O desperdício de comida equivale a um terço da produção total


[O Estado de S.Paulo] Em todo o mundo joga-se fora ou perde-se, por ano, 1,3 bilhão de toneladas de alimentos, o equivalente a um terço da produção total e a mais da metade da colheita de cereais. Num cenário em que a população do planeta deve saltar dos atuais 7 bilhões para 9 bilhões de habitantes até 2050, impõe-se a revisão urgente dos padrões de consumo e de produção alimentar. Assim, o Programa das Nações Unidas para o Meio Ambiente (Pnuma) e a Organização das Nações Unidas para Alimentação e Agricultura (FAO) decidiram lançar uma campanha de conscientização para tentar reduzir o desperdício que se verifica, em maior ou menor grau, em todos os países.

Segundo a FAO, a perda total em nações ricas e em desenvolvimento é mais ou menos a mesma, variando de 630 milhões a 670 milhões de toneladas. Só o que é desperdiçado pelos consumidores dos países industrializados equivale à produção alimentar da África Subsaariana, algo em torno de 230 milhões de toneladas por ano.

A FAO faz uma distinção entre perda e desperdício de alimentos. A perda está ligada à fase da colheita e da produção, e se verifica muito mais em países em desenvolvimento, que enfrentam defasagem tecnológica e falta de investimento em infraestrutura, em transporte e em especialização de mão de obra. No Brasil, que está entre os dez países que mais perdem alimentos, 35% da produção agrícola fica pelo caminho. Já o desperdício é aquele observado tanto na comercialização quanto no consumo, quando o alimento ainda comestível é jogado no lixo. Trata-se, nesse caso, de um fenômeno mais comum nos países desenvolvidos. Dados da FAO mostram que os consumidores europeus e americanos se desfazem de algo entre 95 e 115 quilos per capita de comida por ano, enquanto no Sudeste Asiático, na África Subsaariana e na África Meridional esse volume não passa de 11 kg per capita.

A campanha da FAO e do Pnuma salienta que se dá importância excessiva à aparência dos alimentos, o que se traduz nas rigorosas normas aplicadas pelas grandes redes de supermercados, resultando no descarte de comida ainda própria para o consumo. Além disso, esse alimento descartado poderia ser entregue a organizações humanitárias ou entidades de caridade, e não simplesmente jogado no lixo.

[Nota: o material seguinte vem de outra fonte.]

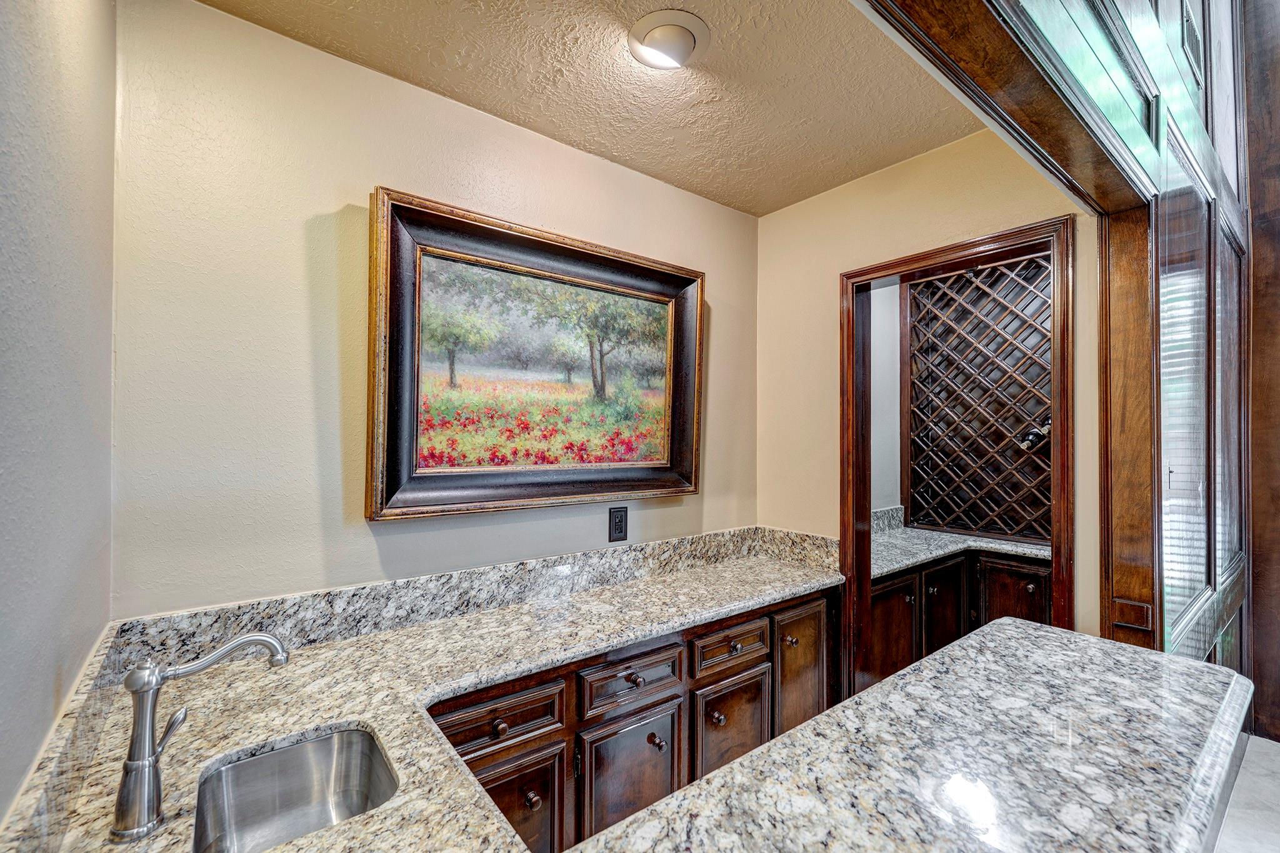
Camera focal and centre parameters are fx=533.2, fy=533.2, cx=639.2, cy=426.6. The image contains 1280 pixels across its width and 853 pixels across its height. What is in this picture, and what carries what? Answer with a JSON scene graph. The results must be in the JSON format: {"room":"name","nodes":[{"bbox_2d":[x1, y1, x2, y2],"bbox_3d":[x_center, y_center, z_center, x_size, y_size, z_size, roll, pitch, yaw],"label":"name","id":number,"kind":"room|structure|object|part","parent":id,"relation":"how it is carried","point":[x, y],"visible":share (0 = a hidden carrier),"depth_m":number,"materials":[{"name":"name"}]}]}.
{"room":"bar","nodes":[
{"label":"bar","id":0,"kind":"room"},
{"bbox_2d":[0,0,119,833],"bbox_3d":[-0.429,0.137,0.101,0.122,2.668,3.085,1,-1,-39],"label":"left wall","id":1,"kind":"structure","parent":0,"point":[39,727],"depth_m":0.85,"materials":[{"name":"paint"}]},
{"bbox_2d":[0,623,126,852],"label":"granite backsplash","id":2,"kind":"structure","parent":1,"relation":"attached to","point":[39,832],"depth_m":0.82,"materials":[{"name":"stone"}]},
{"bbox_2d":[107,0,762,618],"bbox_3d":[-0.346,0.197,2.031,2.512,2.585,0.123,1,-1,-39],"label":"back wall","id":3,"kind":"structure","parent":0,"point":[334,195],"depth_m":1.49,"materials":[{"name":"beige paint"}]},
{"bbox_2d":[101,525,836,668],"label":"granite backsplash","id":4,"kind":"structure","parent":3,"relation":"attached to","point":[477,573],"depth_m":1.67,"materials":[{"name":"grey stone"}]},
{"bbox_2d":[368,186,705,520],"bbox_3d":[-0.266,-0.199,1.956,1.263,0.963,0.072,1,-1,-39],"label":"framed painting","id":5,"kind":"object","parent":3,"relation":"attached to","point":[687,282],"visible":0.99,"depth_m":1.84},
{"bbox_2d":[607,505,628,542],"bbox_3d":[-0.084,0.386,2.115,0.080,0.138,0.010,1,-1,-39],"label":"electrical outlet","id":6,"kind":"object","parent":3,"relation":"attached to","point":[619,525],"visible":0.99,"depth_m":2.11,"materials":[{"name":"black plastic"}]},
{"bbox_2d":[200,0,990,218],"bbox_3d":[0.108,-1.130,1.385,2.463,0.109,1.712,1,-1,-39],"label":"ceiling","id":7,"kind":"structure","parent":0,"point":[612,157],"depth_m":1.66,"materials":[{"name":"beige paint"}]},
{"bbox_2d":[627,9,709,69],"bbox_3d":[0.083,-1.063,1.500,0.220,0.064,0.222,1,-1,-39],"label":"ceiling light","id":8,"kind":"object","parent":7,"relation":"attached to","point":[687,38],"visible":0.98,"depth_m":1.46,"materials":[{"name":"white"}]},
{"bbox_2d":[868,277,901,518],"bbox_3d":[1.486,0.193,3.395,2.171,2.638,0.133,1,-1,-39],"label":"wall","id":9,"kind":"structure","parent":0,"point":[892,287],"depth_m":3.42,"materials":[{"name":"white paint"}]},
{"bbox_2d":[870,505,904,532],"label":"side backsplash","id":10,"kind":"structure","parent":9,"relation":"attached to","point":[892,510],"depth_m":3.38,"materials":[{"name":"grey stone"}]},
{"bbox_2d":[756,121,1102,653],"bbox_3d":[1.071,0.209,2.224,0.123,2.630,1.368,1,-1,-39],"label":"right wall","id":11,"kind":"structure","parent":0,"point":[832,299],"depth_m":2.32,"materials":[{"name":"beige paint"}]},
{"bbox_2d":[841,211,1079,710],"bbox_3d":[1.172,0.455,2.026,0.192,2.175,0.836,1,-1,-39],"label":"door frame","id":12,"kind":"structure","parent":11,"relation":"in","point":[852,535],"depth_m":2.12,"materials":[{"name":"brown wood"}]},
{"bbox_2d":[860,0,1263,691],"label":"wall","id":13,"kind":"structure","parent":0,"point":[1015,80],"depth_m":1.49,"materials":[{"name":"brown wood"}]},
{"bbox_2d":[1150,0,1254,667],"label":"glass door","id":14,"kind":"structure","parent":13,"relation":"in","point":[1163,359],"depth_m":1.96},
{"bbox_2d":[1211,732,1279,852],"bbox_3d":[1.954,1.552,0.827,6.443,0.093,4.183,1,-1,-39],"label":"floor","id":15,"kind":"structure","parent":0,"point":[1253,737],"depth_m":2.14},
{"bbox_2d":[433,584,837,852],"bbox_3d":[-0.108,1.075,1.787,2.216,0.863,0.573,1,-1,-39],"label":"base cabinet","id":16,"kind":"object","parent":15,"relation":"on","point":[494,789],"visible":0.35,"depth_m":1.60,"materials":[{"name":"brown wood"}]},
{"bbox_2d":[8,549,845,852],"bbox_3d":[-0.116,0.628,1.366,2.012,0.040,0.954,1,-1,-39],"label":"granite countertop","id":17,"kind":"structure","parent":16,"relation":"on","point":[254,732],"depth_m":1.14,"materials":[{"name":"stone"}]},
{"bbox_2d":[114,630,293,843],"bbox_3d":[-0.719,0.468,0.883,0.231,0.258,0.118,1,-1,-39],"label":"faucet","id":18,"kind":"object","parent":17,"relation":"on","point":[136,764],"visible":0.99,"depth_m":0.81,"materials":[{"name":"silver metal"}]},
{"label":"lever handle","id":19,"kind":"part","parent":18,"relation":"part of","materials":[{"name":"silver metal"}]},
{"bbox_2d":[191,726,399,852],"bbox_3d":[-0.595,0.714,0.911,0.327,0.167,0.375,1,-1,-39],"label":"sink","id":20,"kind":"object","parent":17,"relation":"in","point":[324,747],"visible":0.77,"depth_m":1.04,"materials":[{"name":"silver metal"}]},
{"bbox_3d":[-0.370,0.770,1.379,0.336,0.133,0.039,1,-1,-39],"label":"drawer","id":21,"kind":"part","parent":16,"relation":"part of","materials":[{"name":"brown wood"}]},
{"bbox_3d":[-0.340,1.122,1.412,0.293,0.490,0.048,1,-1,-39],"label":"door","id":22,"kind":"part","parent":16,"relation":"part of","materials":[{"name":"brown wood"}]},
{"bbox_3d":[-0.278,0.956,1.380,0.031,0.037,0.032,1,-1,-39],"label":"knob","id":23,"kind":"part","parent":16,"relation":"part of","materials":[{"name":"metal"}]},
{"bbox_3d":[-0.024,1.136,1.627,0.323,0.490,0.072,1,-1,-39],"label":"door","id":24,"kind":"part","parent":16,"relation":"part of","materials":[{"name":"brown wood"}]},
{"bbox_3d":[-0.018,0.784,1.637,0.354,0.147,0.047,1,-1,-39],"label":"drawer","id":25,"kind":"part","parent":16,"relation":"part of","materials":[{"name":"brown wood"}]},
{"bbox_3d":[-0.013,0.782,1.651,0.032,0.035,0.033,1,-1,-39],"label":"knob","id":26,"kind":"part","parent":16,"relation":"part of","materials":[{"name":"metal"}]},
{"bbox_3d":[0.052,0.985,1.680,0.036,0.040,0.036,1,-1,-39],"label":"knob","id":27,"kind":"part","parent":16,"relation":"part of","materials":[{"name":"metal"}]},
{"bbox_3d":[0.258,0.974,1.794,0.037,0.039,0.036,1,-1,-39],"label":"knob","id":28,"kind":"part","parent":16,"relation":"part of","materials":[{"name":"metal"}]},
{"bbox_3d":[0.327,0.789,1.903,0.356,0.138,0.045,1,-1,-39],"label":"drawer","id":29,"kind":"part","parent":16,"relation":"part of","materials":[{"name":"brown wood"}]},
{"bbox_3d":[0.334,1.140,1.901,0.362,0.457,0.044,1,-1,-39],"label":"door","id":30,"kind":"part","parent":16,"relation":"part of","materials":[{"name":"brown wood"}]},
{"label":"knob","id":31,"kind":"part","parent":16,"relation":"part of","materials":[{"name":"metal"}]},
{"bbox_3d":[0.588,0.836,2.094,0.036,0.035,0.035,1,-1,-39],"label":"knob","id":32,"kind":"part","parent":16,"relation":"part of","materials":[{"name":"metal"}]},
{"bbox_3d":[0.657,1.095,2.171,0.296,0.661,0.074,1,-1,-39],"label":"cabinet door","id":33,"kind":"part","parent":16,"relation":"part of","materials":[{"name":"brown wood"}]},
{"bbox_2d":[569,612,1249,852],"bbox_3d":[0.597,0.612,0.954,1.581,0.050,0.724,1,-1,-39],"label":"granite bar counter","id":34,"kind":"structure","parent":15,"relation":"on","point":[717,779],"depth_m":0.93,"materials":[{"name":"white stone"}]},
{"bbox_2d":[870,549,1053,683],"bbox_3d":[1.685,1.107,2.923,0.974,0.871,1.029,1,-1,-39],"label":"pantry cabinet","id":35,"kind":"object","parent":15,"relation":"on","point":[945,583],"visible":0.3,"depth_m":2.77,"materials":[{"name":"brown wood"}]},
{"bbox_2d":[869,507,1051,578],"bbox_3d":[1.695,0.598,2.913,1.411,0.146,0.921,1,-1,-39],"label":"pantry countertop","id":36,"kind":"structure","parent":35,"relation":"on","point":[912,560],"depth_m":2.84,"materials":[{"name":"grey stone"}]},
{"bbox_2d":[905,250,1053,542],"bbox_3d":[2.191,-0.179,3.224,0.384,1.615,1.071,1,-1,-39],"label":"wine rack","id":37,"kind":"object","parent":36,"relation":"on","point":[998,277],"visible":0.72,"depth_m":3.30,"materials":[{"name":"brown wood"}]},
{"bbox_2d":[1018,418,1051,451],"bbox_3d":[2.241,0.040,2.989,0.125,0.175,0.182,1,-1,-39],"label":"wine bottle","id":38,"kind":"object","parent":37,"relation":"attached to","point":[1030,439],"visible":0.66,"depth_m":2.97,"materials":[{"name":"black glass"}]},
{"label":"knob","id":39,"kind":"part","parent":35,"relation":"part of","materials":[{"name":"metal"}]},
{"bbox_2d":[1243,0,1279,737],"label":"wall","id":40,"kind":"structure","parent":0,"point":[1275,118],"depth_m":2.74,"materials":[{"name":"brown wood"}]}
]}

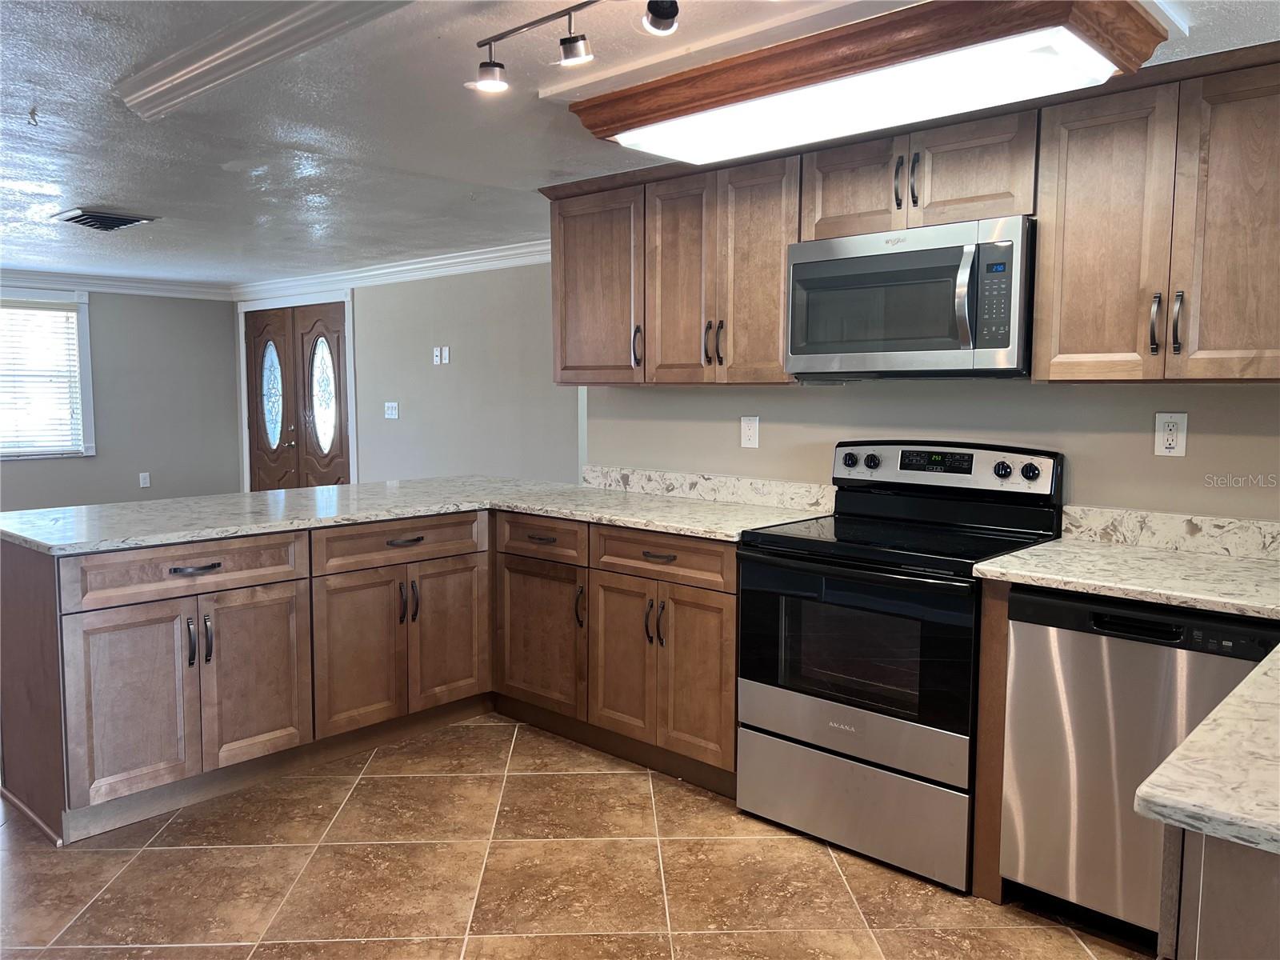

No que diz respeito a questões de comportamento, a FAO mostra que o consumidor, nos países ricos e nos emergentes, muitas vezes compra mais alimentos do que realmente necessita, apenas para aproveitar promoções, ou então come mais do que precisa em restaurantes que oferecem comida à vontade a preço fixo. Além disso, o consumidor em geral não costuma fazer um cardápio semanal para conseguir planejar a compra dos alimentos, de modo que muitos produtos comprados por impulso acabam esquecidos na geladeira, perdem a validade e são jogados fora. No Brasil, as famílias desperdiçam, em média, 20% do que compram em uma semana.

A campanha aposta na reeducação, ao convidar o consumidor a planejar suas compras no supermercado, a não rejeitar frutas cuja aparência não seja perfeita, a entender que a data de validade dos alimentos industrializados é apenas uma sugestão do fabricante, a reaproveitar os alimentos e a pedir porções menores nos restaurantes, entre outras medidas. Além disso, a FAO pede que restaurantes e supermercados façam auditorias para verificar onde está o desperdício, que ofereçam descontos para produtos cujo prazo de validade esteja próximo de vencer, que reduzam a variedade do cardápio e que ofereçam porções menores.

É fato que não se mudam comportamentos arraigados somente pelo desejo bem-intencionado de algumas organizações internacionais. No entanto, há um argumento que pode ajudar a deslanchar esse processo: o prejuízo com o desperdício não se limita à questão alimentar. Ao se jogar comida fora, estão sendo perdidos também recursos naturais, força de trabalho e muito dinheiro investido para produzir esses alimentos. A FAO calcula que nada menos que US$ 1 trilhão por ano simplesmente vai para o lixo.